[Stored data entries]
= = =
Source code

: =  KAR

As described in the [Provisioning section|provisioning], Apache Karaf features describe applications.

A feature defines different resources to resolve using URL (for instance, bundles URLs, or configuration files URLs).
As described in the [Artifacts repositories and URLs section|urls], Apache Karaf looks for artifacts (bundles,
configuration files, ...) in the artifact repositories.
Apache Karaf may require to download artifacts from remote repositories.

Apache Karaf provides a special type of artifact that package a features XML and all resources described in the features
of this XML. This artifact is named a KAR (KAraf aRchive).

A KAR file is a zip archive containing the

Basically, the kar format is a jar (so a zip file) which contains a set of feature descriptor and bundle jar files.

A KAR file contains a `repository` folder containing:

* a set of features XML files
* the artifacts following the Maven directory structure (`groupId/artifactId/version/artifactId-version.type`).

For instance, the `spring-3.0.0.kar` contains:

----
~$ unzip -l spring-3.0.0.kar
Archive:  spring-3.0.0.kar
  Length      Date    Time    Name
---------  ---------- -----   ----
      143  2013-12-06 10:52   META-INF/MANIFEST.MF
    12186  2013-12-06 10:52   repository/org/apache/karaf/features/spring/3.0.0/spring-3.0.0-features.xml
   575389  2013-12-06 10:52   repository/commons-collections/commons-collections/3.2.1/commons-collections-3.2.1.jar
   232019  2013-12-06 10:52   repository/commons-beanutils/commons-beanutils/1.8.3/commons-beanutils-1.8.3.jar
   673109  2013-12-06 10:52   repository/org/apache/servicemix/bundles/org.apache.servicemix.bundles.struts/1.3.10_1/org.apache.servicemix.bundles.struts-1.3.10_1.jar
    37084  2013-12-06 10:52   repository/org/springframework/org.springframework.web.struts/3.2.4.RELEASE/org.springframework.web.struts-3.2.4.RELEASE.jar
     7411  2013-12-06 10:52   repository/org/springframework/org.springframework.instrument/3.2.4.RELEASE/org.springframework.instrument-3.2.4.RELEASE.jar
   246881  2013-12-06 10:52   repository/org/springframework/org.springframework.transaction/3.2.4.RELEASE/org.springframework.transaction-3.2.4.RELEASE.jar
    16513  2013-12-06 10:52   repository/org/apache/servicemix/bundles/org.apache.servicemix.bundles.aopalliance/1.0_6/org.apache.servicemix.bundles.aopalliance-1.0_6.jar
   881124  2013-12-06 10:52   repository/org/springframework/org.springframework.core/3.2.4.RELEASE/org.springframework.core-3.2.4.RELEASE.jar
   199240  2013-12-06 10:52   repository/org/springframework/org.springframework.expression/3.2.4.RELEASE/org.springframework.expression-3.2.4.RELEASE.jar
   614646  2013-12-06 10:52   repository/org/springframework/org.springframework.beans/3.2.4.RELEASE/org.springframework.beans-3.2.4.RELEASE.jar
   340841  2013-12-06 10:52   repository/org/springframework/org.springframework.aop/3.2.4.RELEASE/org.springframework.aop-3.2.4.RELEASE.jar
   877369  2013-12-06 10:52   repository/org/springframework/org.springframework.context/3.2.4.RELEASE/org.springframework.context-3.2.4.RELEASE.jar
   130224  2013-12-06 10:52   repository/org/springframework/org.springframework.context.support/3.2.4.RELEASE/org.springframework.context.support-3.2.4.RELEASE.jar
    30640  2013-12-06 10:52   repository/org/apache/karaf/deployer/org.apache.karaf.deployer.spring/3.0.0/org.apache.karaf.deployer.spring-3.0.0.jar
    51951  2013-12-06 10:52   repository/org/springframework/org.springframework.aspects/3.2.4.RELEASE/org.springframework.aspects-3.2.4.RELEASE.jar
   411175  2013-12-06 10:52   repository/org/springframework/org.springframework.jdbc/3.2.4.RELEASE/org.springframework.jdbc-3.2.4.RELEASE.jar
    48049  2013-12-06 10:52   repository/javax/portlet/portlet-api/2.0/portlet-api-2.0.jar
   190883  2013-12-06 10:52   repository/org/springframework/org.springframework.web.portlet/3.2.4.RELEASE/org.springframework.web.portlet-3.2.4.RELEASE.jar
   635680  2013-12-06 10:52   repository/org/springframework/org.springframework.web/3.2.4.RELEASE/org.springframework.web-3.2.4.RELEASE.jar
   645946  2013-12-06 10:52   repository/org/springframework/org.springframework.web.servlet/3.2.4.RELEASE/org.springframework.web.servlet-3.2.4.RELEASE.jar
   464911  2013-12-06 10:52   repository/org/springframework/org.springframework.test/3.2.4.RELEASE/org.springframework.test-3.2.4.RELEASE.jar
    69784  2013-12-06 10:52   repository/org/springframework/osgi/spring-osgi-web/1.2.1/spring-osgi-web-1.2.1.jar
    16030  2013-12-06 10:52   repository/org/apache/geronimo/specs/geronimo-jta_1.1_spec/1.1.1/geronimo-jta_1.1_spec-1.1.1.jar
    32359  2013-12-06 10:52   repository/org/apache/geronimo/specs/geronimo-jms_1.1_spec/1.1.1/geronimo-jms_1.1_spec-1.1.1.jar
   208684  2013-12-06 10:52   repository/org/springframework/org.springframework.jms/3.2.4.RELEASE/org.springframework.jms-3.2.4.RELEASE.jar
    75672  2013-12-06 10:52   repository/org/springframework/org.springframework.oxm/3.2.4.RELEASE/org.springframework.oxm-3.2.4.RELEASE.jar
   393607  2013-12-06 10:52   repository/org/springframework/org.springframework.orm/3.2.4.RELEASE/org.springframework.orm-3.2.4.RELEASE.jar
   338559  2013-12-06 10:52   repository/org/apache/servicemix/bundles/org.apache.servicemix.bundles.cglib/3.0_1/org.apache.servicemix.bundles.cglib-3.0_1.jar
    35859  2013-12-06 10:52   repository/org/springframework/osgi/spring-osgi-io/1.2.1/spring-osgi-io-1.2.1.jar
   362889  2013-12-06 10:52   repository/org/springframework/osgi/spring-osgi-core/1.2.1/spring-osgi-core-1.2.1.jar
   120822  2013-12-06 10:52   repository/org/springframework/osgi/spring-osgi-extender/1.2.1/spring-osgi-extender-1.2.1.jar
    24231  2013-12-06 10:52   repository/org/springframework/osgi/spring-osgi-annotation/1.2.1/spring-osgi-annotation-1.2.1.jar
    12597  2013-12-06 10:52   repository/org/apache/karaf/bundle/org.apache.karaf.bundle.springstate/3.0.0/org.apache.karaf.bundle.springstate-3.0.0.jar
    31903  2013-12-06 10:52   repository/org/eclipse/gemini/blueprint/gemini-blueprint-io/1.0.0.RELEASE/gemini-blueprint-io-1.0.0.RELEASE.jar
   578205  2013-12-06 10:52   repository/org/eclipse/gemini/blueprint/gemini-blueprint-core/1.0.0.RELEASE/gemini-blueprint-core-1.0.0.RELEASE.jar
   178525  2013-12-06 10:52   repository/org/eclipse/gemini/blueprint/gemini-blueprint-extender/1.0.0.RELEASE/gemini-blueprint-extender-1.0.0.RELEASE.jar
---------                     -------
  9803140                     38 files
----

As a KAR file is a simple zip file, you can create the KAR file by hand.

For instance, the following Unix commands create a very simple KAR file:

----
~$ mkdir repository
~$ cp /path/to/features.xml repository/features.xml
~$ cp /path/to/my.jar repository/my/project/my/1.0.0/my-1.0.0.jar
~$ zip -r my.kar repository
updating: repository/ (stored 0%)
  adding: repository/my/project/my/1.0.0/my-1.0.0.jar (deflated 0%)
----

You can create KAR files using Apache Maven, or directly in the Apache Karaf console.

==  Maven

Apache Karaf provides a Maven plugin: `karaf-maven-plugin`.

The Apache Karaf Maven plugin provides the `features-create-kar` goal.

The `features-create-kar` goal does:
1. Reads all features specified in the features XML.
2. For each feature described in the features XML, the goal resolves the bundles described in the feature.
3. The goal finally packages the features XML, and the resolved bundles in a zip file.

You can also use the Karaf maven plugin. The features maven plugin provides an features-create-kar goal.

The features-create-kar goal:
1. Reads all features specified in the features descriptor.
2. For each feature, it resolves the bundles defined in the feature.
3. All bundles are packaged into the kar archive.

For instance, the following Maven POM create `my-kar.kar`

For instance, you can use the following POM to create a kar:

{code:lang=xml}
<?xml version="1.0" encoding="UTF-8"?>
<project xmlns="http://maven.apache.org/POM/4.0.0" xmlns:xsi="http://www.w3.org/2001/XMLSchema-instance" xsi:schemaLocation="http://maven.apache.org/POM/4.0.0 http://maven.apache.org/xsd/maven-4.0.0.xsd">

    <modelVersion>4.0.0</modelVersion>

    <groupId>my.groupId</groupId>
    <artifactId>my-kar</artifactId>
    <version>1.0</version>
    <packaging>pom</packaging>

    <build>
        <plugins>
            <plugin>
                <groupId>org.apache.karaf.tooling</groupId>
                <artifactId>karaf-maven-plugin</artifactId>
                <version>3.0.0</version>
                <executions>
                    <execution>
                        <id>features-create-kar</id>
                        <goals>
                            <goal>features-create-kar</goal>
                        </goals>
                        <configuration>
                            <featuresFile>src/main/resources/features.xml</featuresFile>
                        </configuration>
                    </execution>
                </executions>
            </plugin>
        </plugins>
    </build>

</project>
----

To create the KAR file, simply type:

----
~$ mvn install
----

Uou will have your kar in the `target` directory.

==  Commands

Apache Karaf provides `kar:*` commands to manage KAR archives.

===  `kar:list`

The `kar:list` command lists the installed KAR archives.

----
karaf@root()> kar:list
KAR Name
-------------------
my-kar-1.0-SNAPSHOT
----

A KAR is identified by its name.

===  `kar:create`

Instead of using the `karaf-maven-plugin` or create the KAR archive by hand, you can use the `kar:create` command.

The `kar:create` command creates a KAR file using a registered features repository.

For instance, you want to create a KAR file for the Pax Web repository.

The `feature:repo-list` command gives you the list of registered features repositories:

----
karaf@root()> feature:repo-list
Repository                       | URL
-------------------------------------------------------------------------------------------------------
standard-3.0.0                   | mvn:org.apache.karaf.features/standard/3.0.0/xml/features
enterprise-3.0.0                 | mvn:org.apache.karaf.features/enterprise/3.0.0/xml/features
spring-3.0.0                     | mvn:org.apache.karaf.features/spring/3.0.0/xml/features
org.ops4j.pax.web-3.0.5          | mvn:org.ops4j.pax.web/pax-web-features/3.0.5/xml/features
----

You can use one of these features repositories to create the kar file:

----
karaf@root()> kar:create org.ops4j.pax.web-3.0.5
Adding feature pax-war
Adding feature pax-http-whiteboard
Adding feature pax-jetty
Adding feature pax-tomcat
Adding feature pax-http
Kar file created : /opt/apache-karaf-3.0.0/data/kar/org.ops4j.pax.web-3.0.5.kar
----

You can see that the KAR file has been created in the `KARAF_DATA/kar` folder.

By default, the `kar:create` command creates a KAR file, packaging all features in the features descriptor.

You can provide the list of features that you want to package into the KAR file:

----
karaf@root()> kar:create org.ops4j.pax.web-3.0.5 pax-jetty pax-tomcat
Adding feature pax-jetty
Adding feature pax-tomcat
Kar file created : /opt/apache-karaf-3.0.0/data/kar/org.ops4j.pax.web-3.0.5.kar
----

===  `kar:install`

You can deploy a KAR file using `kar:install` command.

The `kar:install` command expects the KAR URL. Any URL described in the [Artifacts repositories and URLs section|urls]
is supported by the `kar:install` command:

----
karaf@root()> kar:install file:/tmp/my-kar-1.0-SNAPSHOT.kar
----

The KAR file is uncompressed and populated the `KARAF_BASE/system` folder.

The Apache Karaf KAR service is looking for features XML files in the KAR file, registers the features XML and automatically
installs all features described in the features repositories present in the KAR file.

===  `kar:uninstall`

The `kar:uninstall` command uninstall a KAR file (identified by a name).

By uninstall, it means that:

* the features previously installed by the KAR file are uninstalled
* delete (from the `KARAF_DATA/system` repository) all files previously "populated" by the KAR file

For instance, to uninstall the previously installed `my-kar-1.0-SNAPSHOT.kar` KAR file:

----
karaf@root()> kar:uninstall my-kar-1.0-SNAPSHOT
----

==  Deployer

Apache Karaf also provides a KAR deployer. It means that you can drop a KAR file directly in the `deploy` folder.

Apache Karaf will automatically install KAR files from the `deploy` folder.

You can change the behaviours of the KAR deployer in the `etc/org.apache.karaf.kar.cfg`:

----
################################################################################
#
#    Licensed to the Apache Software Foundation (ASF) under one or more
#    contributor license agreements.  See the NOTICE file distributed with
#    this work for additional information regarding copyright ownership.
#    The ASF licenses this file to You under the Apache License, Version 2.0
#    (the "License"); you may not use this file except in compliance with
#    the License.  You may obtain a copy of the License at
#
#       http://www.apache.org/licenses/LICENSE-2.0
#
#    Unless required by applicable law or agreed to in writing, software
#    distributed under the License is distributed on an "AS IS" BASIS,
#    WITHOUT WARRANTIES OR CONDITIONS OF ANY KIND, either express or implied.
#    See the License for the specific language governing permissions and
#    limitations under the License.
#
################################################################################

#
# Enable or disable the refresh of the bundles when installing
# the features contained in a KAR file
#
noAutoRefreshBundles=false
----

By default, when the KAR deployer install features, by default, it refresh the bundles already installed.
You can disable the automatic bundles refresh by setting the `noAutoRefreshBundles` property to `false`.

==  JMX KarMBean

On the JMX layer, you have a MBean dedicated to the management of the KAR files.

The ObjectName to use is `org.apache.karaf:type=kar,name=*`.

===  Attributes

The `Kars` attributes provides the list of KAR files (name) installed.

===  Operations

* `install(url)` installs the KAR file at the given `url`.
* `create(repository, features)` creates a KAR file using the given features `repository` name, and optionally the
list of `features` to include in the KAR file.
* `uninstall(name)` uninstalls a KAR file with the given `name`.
= = =
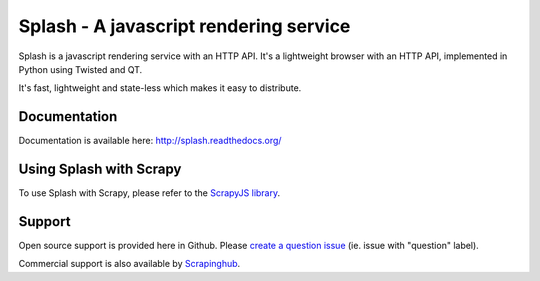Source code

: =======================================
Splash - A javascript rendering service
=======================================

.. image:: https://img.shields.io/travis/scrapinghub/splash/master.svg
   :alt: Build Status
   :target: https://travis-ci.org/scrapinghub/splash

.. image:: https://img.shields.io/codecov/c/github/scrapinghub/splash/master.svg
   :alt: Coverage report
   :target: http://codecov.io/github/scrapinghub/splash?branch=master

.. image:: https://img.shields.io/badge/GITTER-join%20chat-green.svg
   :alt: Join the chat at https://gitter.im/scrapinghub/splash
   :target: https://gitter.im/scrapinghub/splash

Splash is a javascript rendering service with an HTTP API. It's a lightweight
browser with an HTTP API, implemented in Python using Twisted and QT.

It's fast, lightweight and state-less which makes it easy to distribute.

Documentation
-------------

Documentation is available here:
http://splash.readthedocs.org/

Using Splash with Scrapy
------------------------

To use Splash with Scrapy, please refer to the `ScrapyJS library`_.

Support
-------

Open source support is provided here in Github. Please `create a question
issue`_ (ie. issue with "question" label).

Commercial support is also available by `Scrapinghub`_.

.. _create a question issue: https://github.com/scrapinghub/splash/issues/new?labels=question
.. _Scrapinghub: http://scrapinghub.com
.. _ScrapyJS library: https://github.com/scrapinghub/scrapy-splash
= = =
** Try it **
Among the lines above, which contain the word "under"? Copy every one.

** Solution for this exercise **
#    Licensed to the Apache Software Foundation (ASF) under one or more
#    The ASF licenses this file to You under the Apache License, Version 2.0
#    distributed under the License is distributed on an "AS IS" BASIS,
#    limitations under the License.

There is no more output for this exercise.